The Invisibles 2 (or 3): Entropy in the U.K.

February 22nd, 2012 by |

I hit a slight snag in my Invisibles continued reading when I realized I went from the first volume to the third volume, only barely noticing.  It did seem strange that suddenly two characters were kidnapped and threatened by space beetles, but then again the entire thing started out with a sixties/seventies pastiche, that seemed to both come from and go to nowhere.  For those of you rolling your eyes, call it a lack of understanding in how Morrison works.  That’s fair.  But give me credit for my faith in the dude, continuing the story even though it seemed to jump.

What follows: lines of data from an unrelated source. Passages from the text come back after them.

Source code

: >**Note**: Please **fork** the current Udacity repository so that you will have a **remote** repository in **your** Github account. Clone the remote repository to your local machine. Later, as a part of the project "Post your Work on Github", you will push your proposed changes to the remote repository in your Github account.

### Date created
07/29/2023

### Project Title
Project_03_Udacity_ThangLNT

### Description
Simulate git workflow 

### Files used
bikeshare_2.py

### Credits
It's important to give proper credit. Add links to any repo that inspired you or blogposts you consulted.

That being said, I think that jumping ahead a book and then retracing my steps seems to be in the spirit of my decision to read them in the first place, so I’m going to go ahead and take a look at what I see.  For those who are struggling to place the book, it begins and ends with retro pulp teams whose stories brush against the main villain, revealed in this book to be a group of bug like aliens which are going to take over the Earth.  Agents of the aliens have kidnapped King Mob and Fanny, and are torturing King Mob who is talking about stories (the retro tales) as a way to cover up what he knows.

Since I’m no connoisseur of fictional torture and don’t have the stomach to become one, let me say that the torture scenes are creative and visceral, and turn my attention to the other parts of the book.

We get Boy’s back story, and how she seemed to be the middle ground between her angelic brother and her devilish brother – until it turns out we had the brothers switched around.  Artist Tommy Lee Edwards has a style that syncs up well with the bleak winter in New York that he’s depicting, and that’s the most visually arresting part of the book, even though other talented artists are given very flashy things to do.

But that’s a standard review of a comic book.  What about The Invisibles story?  Well, the story is still going, really, and that’s all you can say for it.  Although this volume can be summed up as a story – the rest of the Invisibles pull together to rescue the kidnapped Fanny and Mob, it doesn’t unfold in a way that actually lends itself to story telling, as opposed to telling about a bunch of things that happened in sequence.  The macro story, the one that’s being told over many volumes, feels good and relaxed.  Although it’s more pulled-together than the first volume, it still gives me the impression that story is what happens in between Grant Morrison saying what he wants to say.

Which is fine, since the things he wants to say are about adding shading and moderation to characters.  Moderation is not typically prized in comics, especially in a comic like this, but it’s a rare and wonderful thing, all the same.  Jack Frost (or Dane) begins to pull his character together instead of slaloming between endangered waif and bad seed.  King Mob is less of the unflappable, invincible icon he was in the first volume (I was about to say that being tortured will do that to you, but when does Batman look one bit more vulnerable when being tortured?  Never.  DC wouldn’t allow it.).  Boy, or Lucille, was one of the more even-keel characters from the start, so the backstory just adds a little depth to what otherwise might be a moderator.

The one place that the story falls is the same place that most stories fall – magic is magic.  When a hero has magic ability, it’s there whenever the situation is grave enough that it needs to be there.  That’s not necessarily bad.  You could say that about any facet of a story.  The cavalry will arrive when the author needs them to and if the author needs them to.  They’ll disarm the bomb if that’s how the story goes.  It’s just that magic needs a focal point, a switch that’s well established and yet not obvious to flip when the going gets tough.  When you use magic, you need to secure to an emotional solution instead of a practical one.  It didn’t feel like Dane, even with the famous vision of Jesus that he experiences in this volume, was up to doing battle with something that big, and then healing his dying friend.

Then again, if I wanted that emotional build-up to make sense, I should perhaps have read volume 2.  We’ll see if it all adds up when I do!